• _Input data_:
──────

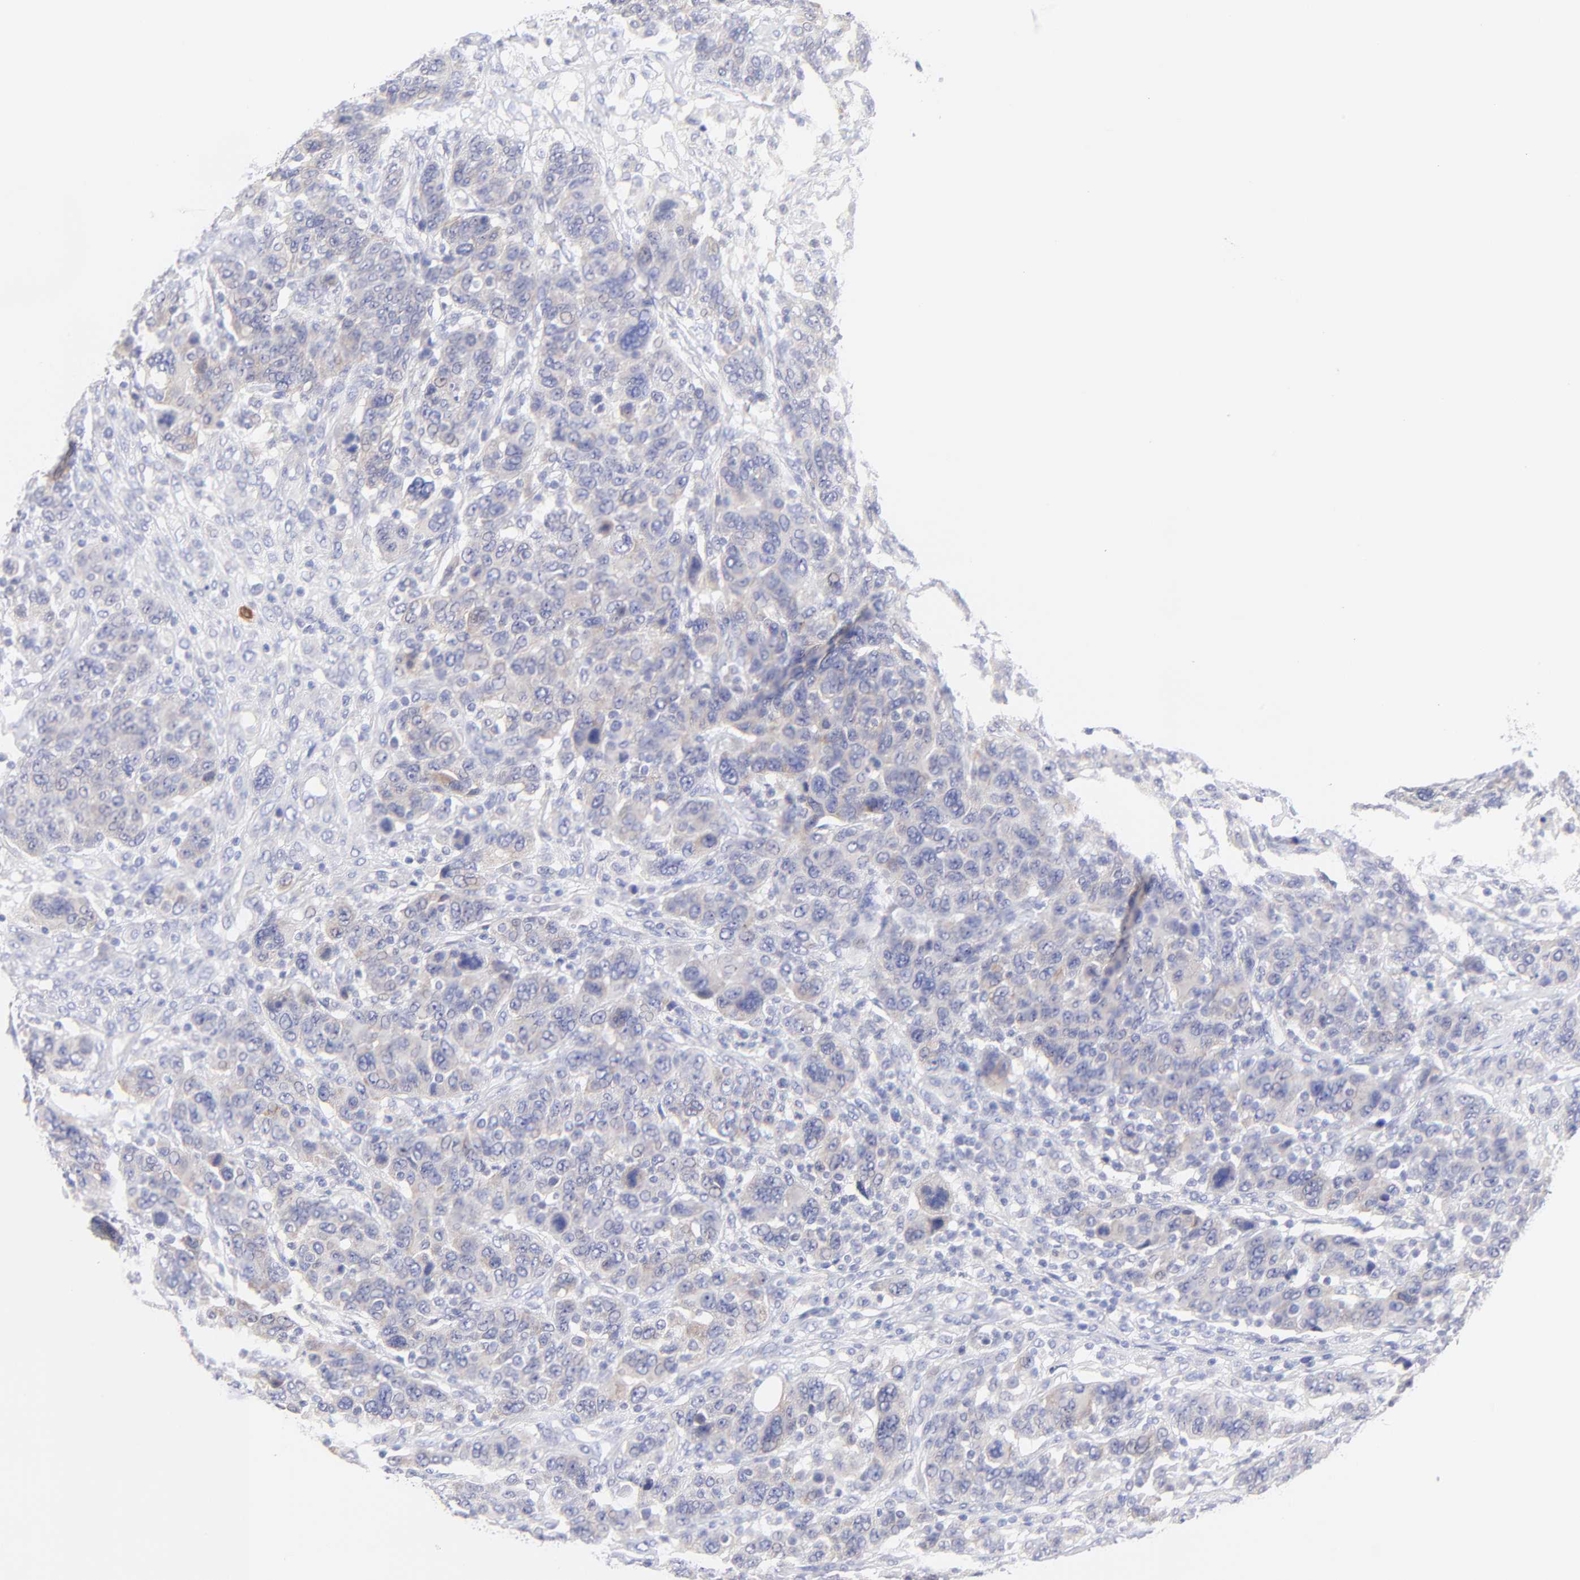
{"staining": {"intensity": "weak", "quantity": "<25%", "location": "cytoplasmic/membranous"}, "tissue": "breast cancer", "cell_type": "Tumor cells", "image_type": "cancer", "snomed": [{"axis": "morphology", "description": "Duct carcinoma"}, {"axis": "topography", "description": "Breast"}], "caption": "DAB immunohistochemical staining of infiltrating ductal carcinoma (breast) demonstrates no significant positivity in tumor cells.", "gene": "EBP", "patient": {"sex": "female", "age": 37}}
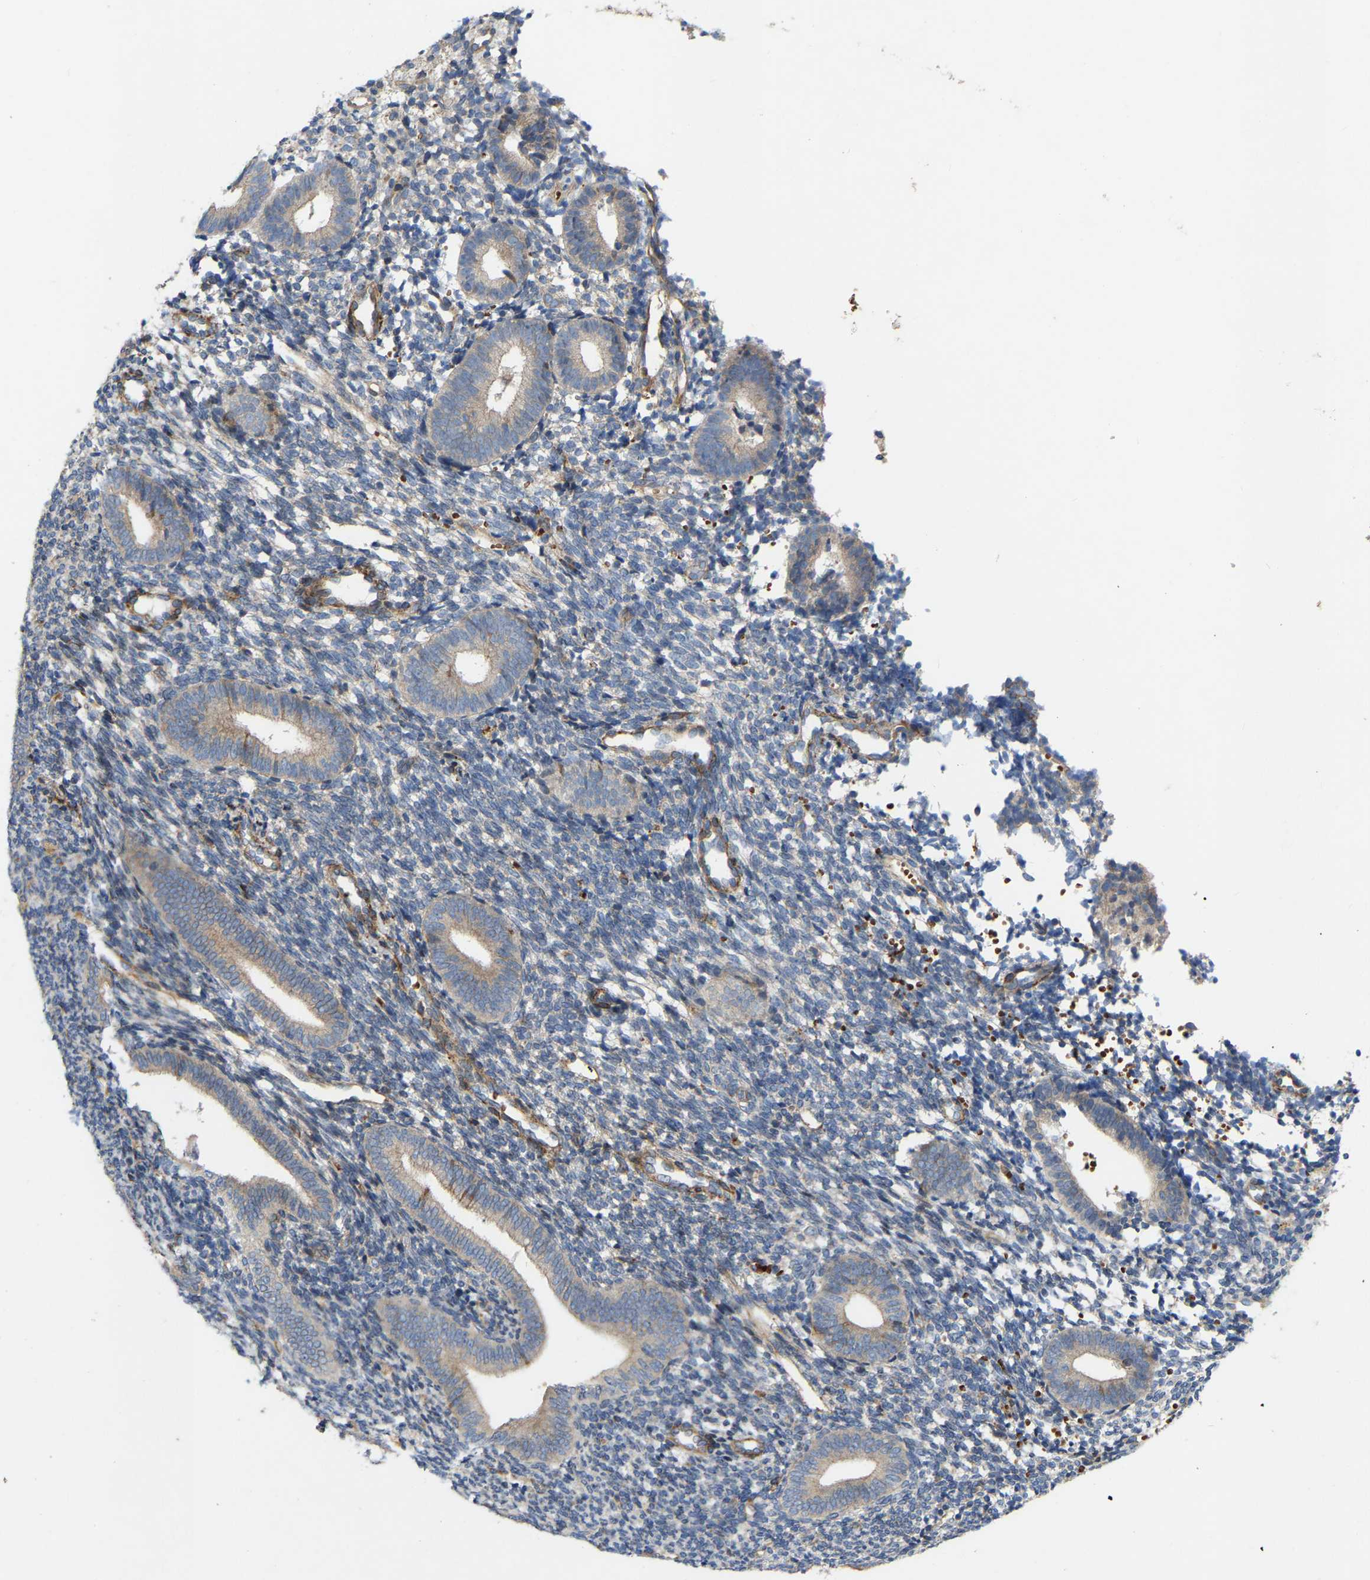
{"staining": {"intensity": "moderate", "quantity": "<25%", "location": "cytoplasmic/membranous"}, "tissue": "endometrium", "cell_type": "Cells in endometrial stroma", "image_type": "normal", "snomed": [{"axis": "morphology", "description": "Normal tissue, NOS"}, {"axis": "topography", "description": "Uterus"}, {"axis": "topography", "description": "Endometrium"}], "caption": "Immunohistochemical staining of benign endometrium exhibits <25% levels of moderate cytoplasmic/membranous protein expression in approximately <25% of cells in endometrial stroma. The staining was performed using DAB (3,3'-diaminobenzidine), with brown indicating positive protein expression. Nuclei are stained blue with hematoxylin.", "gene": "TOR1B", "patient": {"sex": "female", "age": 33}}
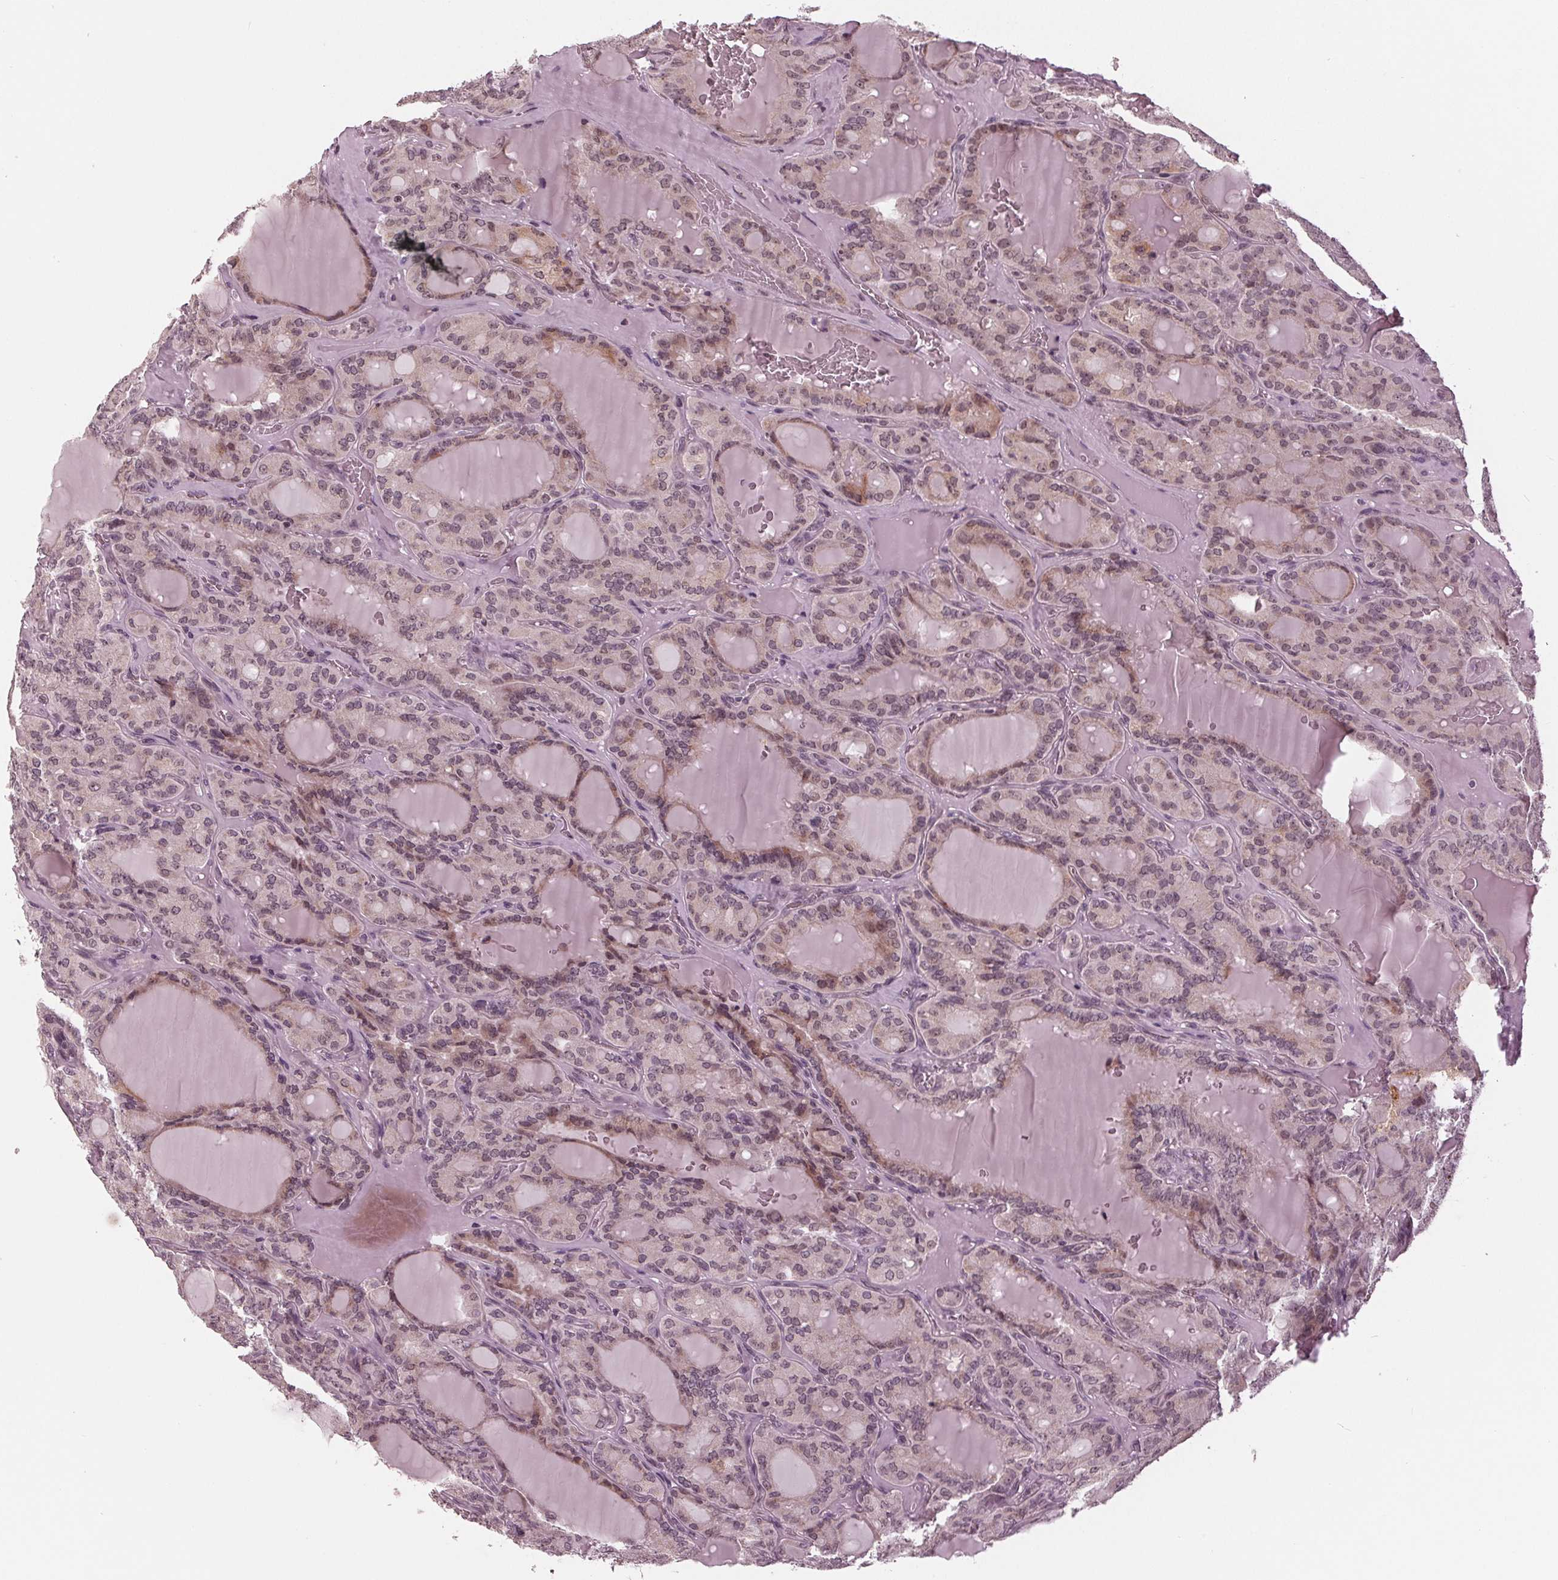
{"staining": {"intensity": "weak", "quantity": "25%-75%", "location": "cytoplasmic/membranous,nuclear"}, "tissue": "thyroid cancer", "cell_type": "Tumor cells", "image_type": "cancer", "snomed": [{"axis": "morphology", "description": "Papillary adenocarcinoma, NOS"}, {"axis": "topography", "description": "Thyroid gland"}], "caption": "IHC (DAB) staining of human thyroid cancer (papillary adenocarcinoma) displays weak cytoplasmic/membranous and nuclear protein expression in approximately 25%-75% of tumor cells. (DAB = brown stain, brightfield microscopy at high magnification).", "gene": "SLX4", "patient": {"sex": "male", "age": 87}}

──────

• _Prompt_: Reproduce the listing in full and exactly, excluding any pictures it holds.

• _Exercise response_:
{"staining": {"intensity": "weak", "quantity": "<25%", "location": "cytoplasmic/membranous"}, "tissue": "breast cancer", "cell_type": "Tumor cells", "image_type": "cancer", "snomed": [{"axis": "morphology", "description": "Duct carcinoma"}, {"axis": "topography", "description": "Breast"}], "caption": "DAB immunohistochemical staining of infiltrating ductal carcinoma (breast) demonstrates no significant positivity in tumor cells.", "gene": "EBP", "patient": {"sex": "female", "age": 37}}
{"staining": {"intensity": "moderate", "quantity": "<25%", "location": "cytoplasmic/membranous"}, "tissue": "endometrium", "cell_type": "Cells in endometrial stroma", "image_type": "normal", "snomed": [{"axis": "morphology", "description": "Normal tissue, NOS"}, {"axis": "topography", "description": "Uterus"}, {"axis": "topography", "description": "Endometrium"}], "caption": "Immunohistochemical staining of benign endometrium exhibits <25% levels of moderate cytoplasmic/membranous protein expression in approximately <25% of cells in endometrial stroma. The staining was performed using DAB (3,3'-diaminobenzidine), with brown indicating positive protein expression. Nuclei are stained blue with hematoxylin.", "gene": "TOR1B", "patient": {"sex": "female", "age": 33}}
{"staining": {"intensity": "weak", "quantity": "25%-75%", "location": "cytoplasmic/membranous,nuclear"}, "tissue": "thyroid cancer", "cell_type": "Tumor cells", "image_type": "cancer", "snomed": [{"axis": "morphology", "description": "Papillary adenocarcinoma, NOS"}, {"axis": "topography", "description": "Thyroid gland"}], "caption": "IHC (DAB) staining of human thyroid cancer (papillary adenocarcinoma) displays weak cytoplasmic/membranous and nuclear protein expression in approximately 25%-75% of tumor cells. (DAB = brown stain, brightfield microscopy at high magnification).", "gene": "SLX4", "patient": {"sex": "male", "age": 87}}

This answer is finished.